「バルンガ」
『ウルトラQ』制作第16話
1966年3月13日放送(第11話)
脚本 虎見邦男
監督 野長瀬三摩地
特技監督 川上景司
風船怪獣バルンガ
身長 50cm~10万m
体重 不明
宇宙空間を彷徨い、恒星のエネルギーを喰う生命体。
土星ロケット・サタン1号に付着して地球にやって来た。周囲の動力を吸収して成長する。
国連の衛星から発射されたロケットが作った人工太陽に誘導されて宇宙空間へと帰り、そのまま本来の食べ物である太陽へと向かっていった。
今から20年前にも隕石に乗って地球にやって来た個体があり、そちらは成長途中で奈良丸博士によって殺されたらしい。
名前の由来は「バルーン(風船)」かな。
物語
あらゆるエネルギーを吸収して巨大化していくバルンガによって都市の機能は完全に麻痺してしまう。
万城目と由利子はバルンガの謎を握る奈良丸と言う人物を探すが……。
感想
「怪獣」と言う概念も通用しないバルンガはただ存在するだけで人類の文明が機能停止してしまう。地震、台風、洪水と地球の自然現象にも勝てない人類は宇宙の自然現象には為す術が無い。
20年前の個体は地球に落下した隕石に付着していたが今回の個体は人類が土星ロケットを宇宙に打ち上げなければ地球に来なかったので、人類が宇宙へと活動範囲を広げたから起きた事件だったと言える。
「怪物? バルンガは怪物ではない。神の警告だ。君は洪水に竹槍で向かうのかね? バルンガは自然現象だ。文明の天敵と言うべきか」と語る奈良丸博士だが、事件が解決した後に「私にとっては縁の深い怪物だった」と呟いている。このように見方によって色々な解釈が生まれるのが「怪獣」の面白さの一つ。

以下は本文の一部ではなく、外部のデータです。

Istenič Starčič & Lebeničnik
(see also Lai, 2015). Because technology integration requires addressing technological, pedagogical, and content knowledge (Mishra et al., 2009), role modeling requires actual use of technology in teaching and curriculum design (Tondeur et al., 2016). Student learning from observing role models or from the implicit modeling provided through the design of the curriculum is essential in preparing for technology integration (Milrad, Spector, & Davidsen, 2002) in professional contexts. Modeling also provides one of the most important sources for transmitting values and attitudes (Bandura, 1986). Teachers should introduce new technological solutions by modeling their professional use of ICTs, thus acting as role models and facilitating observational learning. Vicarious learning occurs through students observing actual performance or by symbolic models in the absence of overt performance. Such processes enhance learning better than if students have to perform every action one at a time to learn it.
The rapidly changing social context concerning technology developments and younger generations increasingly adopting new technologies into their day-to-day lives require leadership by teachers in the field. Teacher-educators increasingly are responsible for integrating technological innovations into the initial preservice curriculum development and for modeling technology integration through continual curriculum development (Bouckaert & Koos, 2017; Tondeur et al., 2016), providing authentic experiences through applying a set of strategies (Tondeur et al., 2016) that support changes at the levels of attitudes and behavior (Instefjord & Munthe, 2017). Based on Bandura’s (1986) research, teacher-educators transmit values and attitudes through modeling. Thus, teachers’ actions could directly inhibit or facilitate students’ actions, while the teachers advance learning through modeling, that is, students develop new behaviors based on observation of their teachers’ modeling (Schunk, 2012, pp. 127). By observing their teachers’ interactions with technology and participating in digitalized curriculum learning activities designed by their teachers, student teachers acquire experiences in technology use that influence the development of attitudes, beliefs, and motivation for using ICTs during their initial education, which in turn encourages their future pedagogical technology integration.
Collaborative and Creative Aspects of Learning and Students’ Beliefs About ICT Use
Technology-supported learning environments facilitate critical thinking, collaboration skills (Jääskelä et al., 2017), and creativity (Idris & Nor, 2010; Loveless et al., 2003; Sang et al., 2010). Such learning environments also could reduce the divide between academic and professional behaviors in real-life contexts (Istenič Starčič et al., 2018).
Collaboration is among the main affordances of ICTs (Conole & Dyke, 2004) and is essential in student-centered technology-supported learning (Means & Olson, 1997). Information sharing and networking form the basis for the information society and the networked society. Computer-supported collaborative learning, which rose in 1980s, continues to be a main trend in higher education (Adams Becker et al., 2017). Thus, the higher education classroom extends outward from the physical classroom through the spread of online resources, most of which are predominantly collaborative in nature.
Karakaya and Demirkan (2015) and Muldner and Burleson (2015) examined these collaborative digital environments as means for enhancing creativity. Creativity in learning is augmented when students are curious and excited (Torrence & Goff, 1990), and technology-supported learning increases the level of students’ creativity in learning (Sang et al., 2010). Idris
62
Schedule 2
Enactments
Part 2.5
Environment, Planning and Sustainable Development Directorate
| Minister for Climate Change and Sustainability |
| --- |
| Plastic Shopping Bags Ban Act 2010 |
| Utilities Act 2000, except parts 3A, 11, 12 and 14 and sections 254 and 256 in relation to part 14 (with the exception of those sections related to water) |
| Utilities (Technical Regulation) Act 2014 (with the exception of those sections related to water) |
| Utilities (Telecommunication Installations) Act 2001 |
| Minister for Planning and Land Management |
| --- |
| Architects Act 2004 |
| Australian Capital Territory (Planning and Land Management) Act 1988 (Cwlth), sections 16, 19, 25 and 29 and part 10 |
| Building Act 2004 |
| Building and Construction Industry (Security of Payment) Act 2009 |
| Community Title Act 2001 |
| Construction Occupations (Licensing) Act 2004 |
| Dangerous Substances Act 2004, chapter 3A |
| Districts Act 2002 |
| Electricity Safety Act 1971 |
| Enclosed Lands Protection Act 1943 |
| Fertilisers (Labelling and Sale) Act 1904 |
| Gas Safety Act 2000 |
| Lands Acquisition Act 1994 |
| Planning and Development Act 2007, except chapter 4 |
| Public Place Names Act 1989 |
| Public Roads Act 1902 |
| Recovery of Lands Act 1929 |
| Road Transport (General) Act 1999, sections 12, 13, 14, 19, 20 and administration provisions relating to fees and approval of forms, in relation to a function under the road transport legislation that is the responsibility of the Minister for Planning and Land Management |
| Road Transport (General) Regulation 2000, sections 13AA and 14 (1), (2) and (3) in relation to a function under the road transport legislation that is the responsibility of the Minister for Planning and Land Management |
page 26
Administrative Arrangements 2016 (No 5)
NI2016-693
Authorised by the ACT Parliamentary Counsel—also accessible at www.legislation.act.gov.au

奈良丸博士の言葉に「この気違いじみた都会も休息を欲している。ぐっすりと眠って反省すべき事があろう」とあるように、電気が無くなった都会は静かであろう。しかし、今の人類は電気が無ければ生きていけない。我々の日々の生活は意外と脆い基盤の上に成り立っていた。
サタン1号の乗組員が大気圏突入の秒読み開始直前まで寝ていたが、おそらくこれはバルンガに燃料を吸収されてサタン1号の機器が正常に動かなくなって乗組員を目覚めさせる装置が作動しなかったのだと考えられる。
大きく膨らんだバルンガによって車が浮かぶシーンがある為、今回の万城目はいつものオープンカーではなくて屋根のある車を運転している。
由利子を庇って一平が車の破片に当たって瀕死の重傷を負ってしまう。
『ウルトラマンT』辺りだと、このくらいでも軽傷で済むのに……。
今回の話はロバート・シェクリィの『ひる』がモデルになっているらしい。
今回の話は川上監督のウルトラシリーズ監督最終作となっている。
川上監督は円谷プロを退社すると、東宝の美術監督であった渡辺明さん達と日本特撮プロダクションを設立し、『宇宙大怪獣ギララ』の特撮を担当した。